Über uns

Liturgisches Anliegen
Ein besonderes Anliegen der Bewegung ist die Pflege der Zelebrationsrichtung „nach Osten“ (Versus orientem), die auch bei der Liturgiereform des II. Vatikanums weder  abgeschafft noch verboten wurde. Dabei geht es nicht um ein stures festhalten einer früheren Form aus nostalgischen Gefühlen oder antiquarischem Interesse, sondern um die Spiritualität des Bildes, die eine mystische Versenkung anstrebt.

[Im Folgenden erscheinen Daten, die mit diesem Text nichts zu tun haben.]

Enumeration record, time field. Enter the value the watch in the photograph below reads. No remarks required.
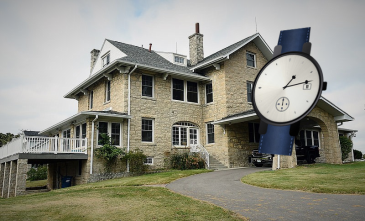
1:13
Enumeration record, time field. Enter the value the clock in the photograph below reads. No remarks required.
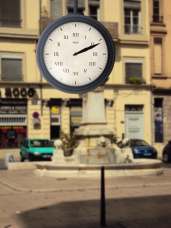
2:11
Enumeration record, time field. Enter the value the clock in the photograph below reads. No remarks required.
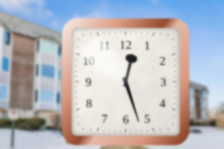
12:27
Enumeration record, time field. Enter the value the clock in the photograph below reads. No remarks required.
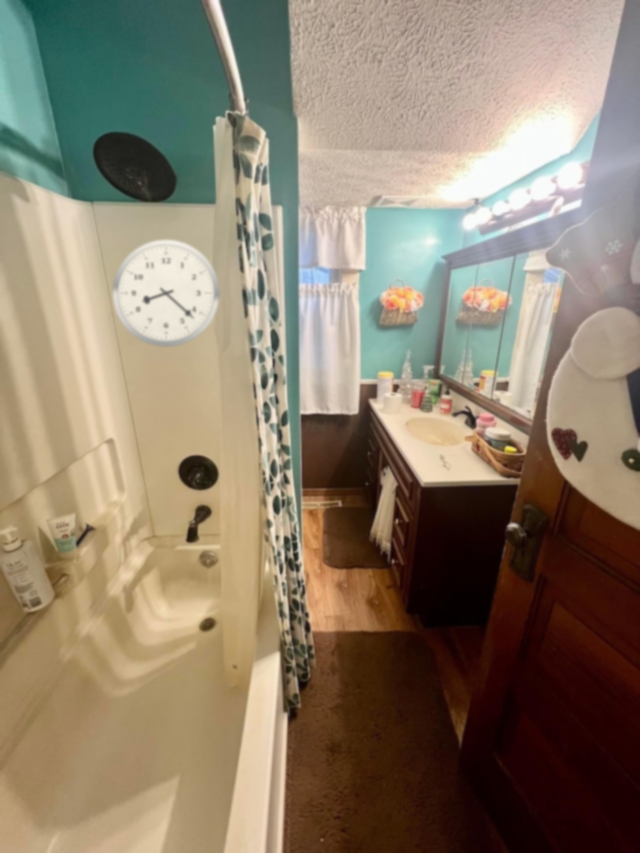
8:22
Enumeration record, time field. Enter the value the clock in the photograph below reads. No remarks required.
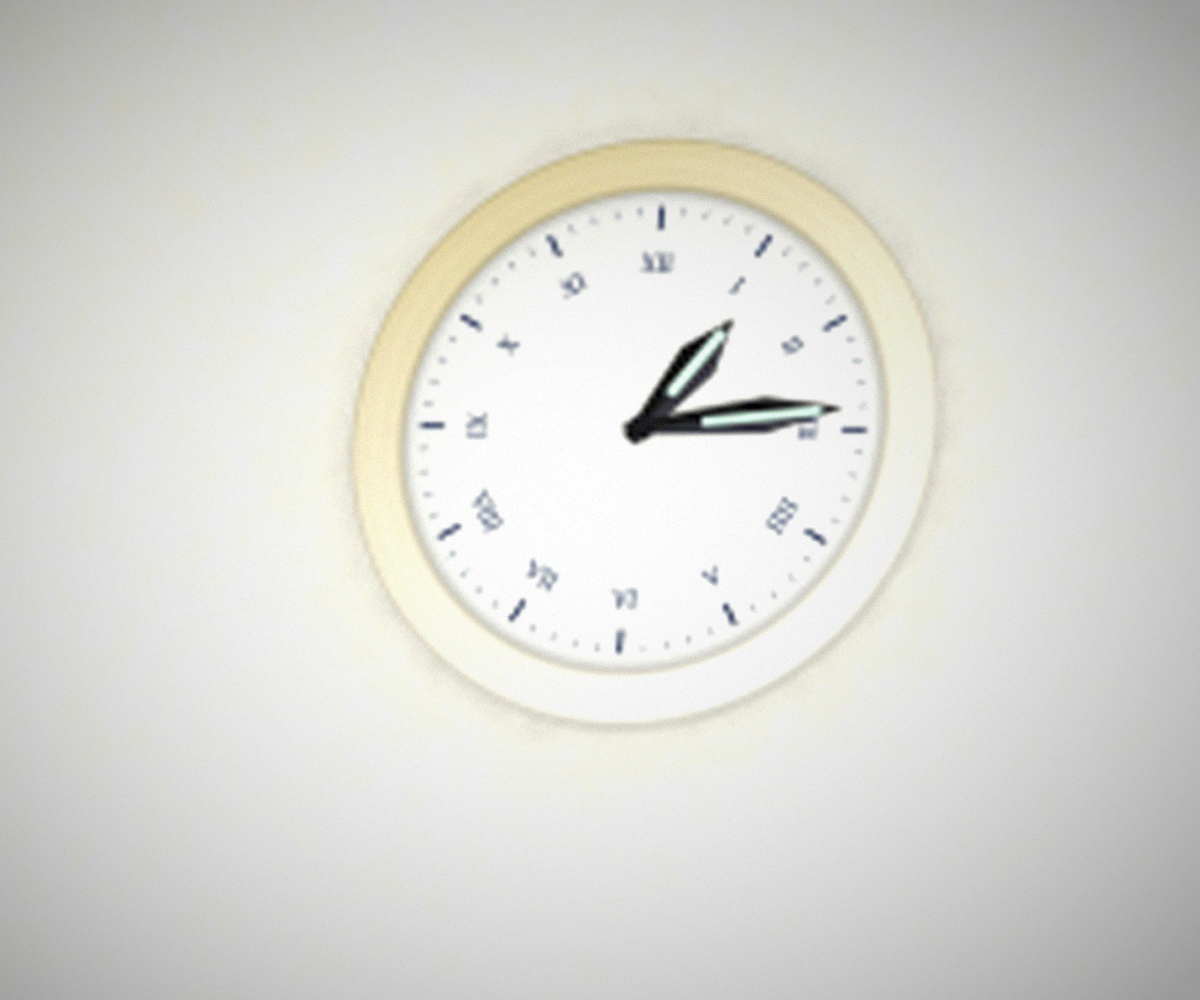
1:14
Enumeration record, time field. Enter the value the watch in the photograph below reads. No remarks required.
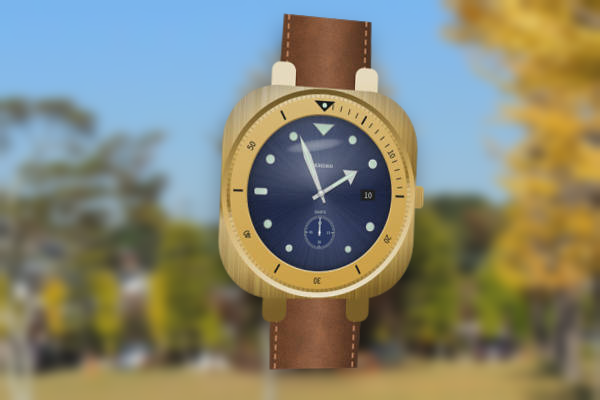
1:56
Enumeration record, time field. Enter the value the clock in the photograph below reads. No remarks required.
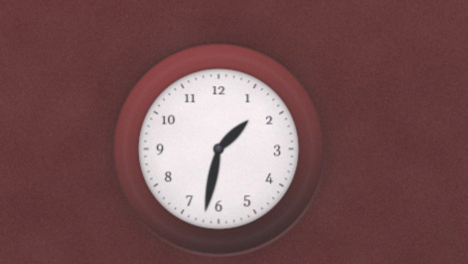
1:32
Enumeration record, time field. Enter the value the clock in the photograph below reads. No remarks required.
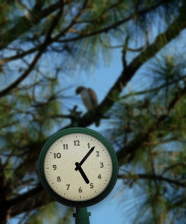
5:07
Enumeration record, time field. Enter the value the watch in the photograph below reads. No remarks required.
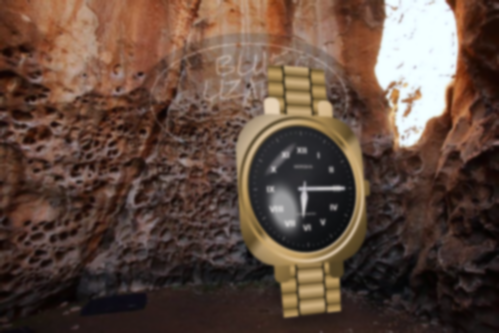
6:15
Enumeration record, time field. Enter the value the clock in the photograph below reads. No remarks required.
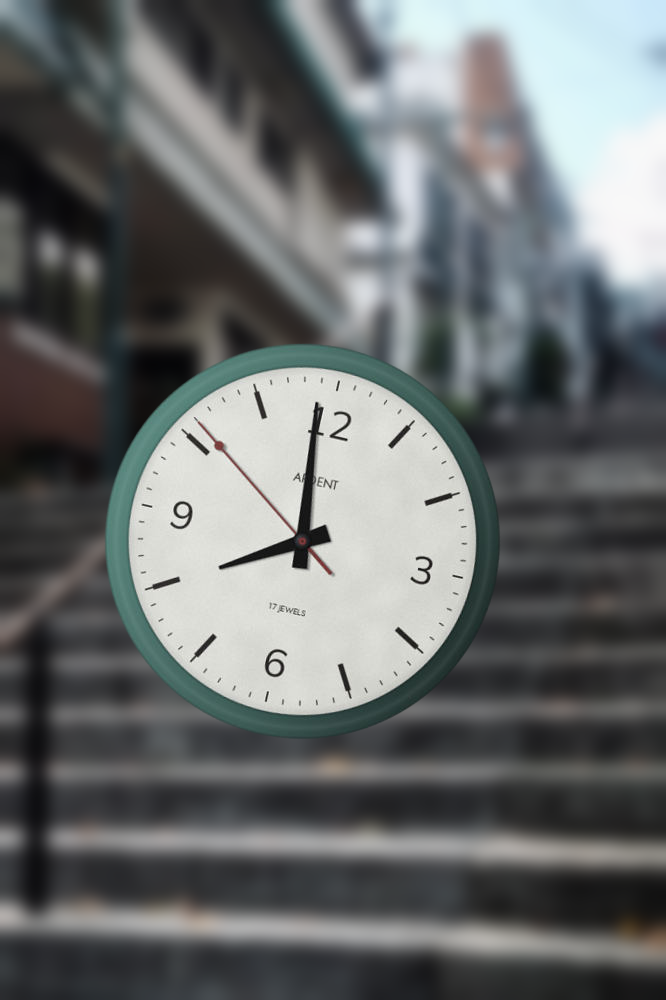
7:58:51
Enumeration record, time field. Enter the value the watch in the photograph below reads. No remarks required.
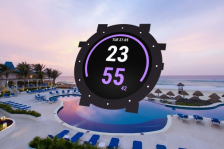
23:55
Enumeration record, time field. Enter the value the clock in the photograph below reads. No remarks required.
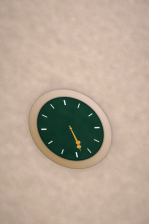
5:28
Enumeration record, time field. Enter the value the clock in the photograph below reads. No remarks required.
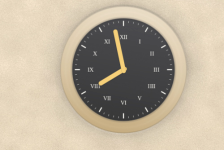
7:58
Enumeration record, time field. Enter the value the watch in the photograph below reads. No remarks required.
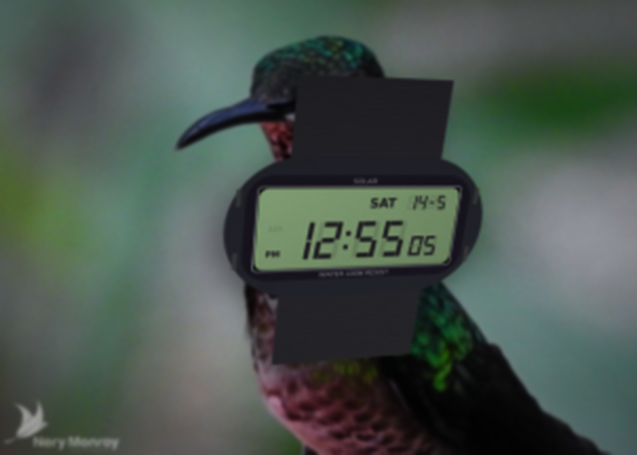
12:55:05
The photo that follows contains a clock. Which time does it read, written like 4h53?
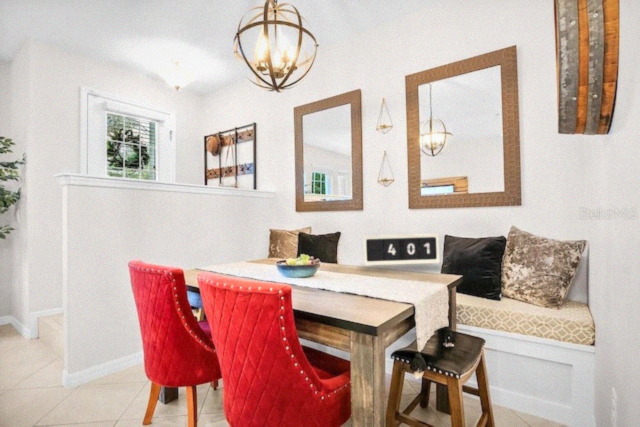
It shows 4h01
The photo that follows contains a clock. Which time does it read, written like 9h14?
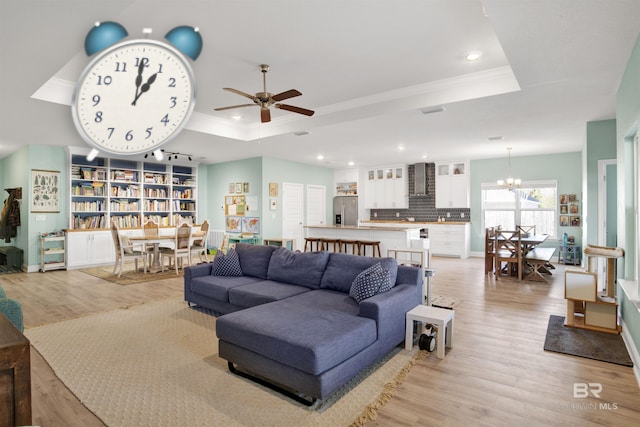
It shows 1h00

Mit seiner Formulierung „Christus ist  das Ebenbild des unsichtbaren Gottes“ (Kol 1,15) lädt Paulus ein, in der und durch die Menschengestalt Christi den lebendigen Gott, der „Geist ist“ (vgl. Joh 4,24), in der Gemeinschaft der Feiernden zu berühren, indem alle – LiturgInnen und Volk – gemeinsam auf Christus schauen.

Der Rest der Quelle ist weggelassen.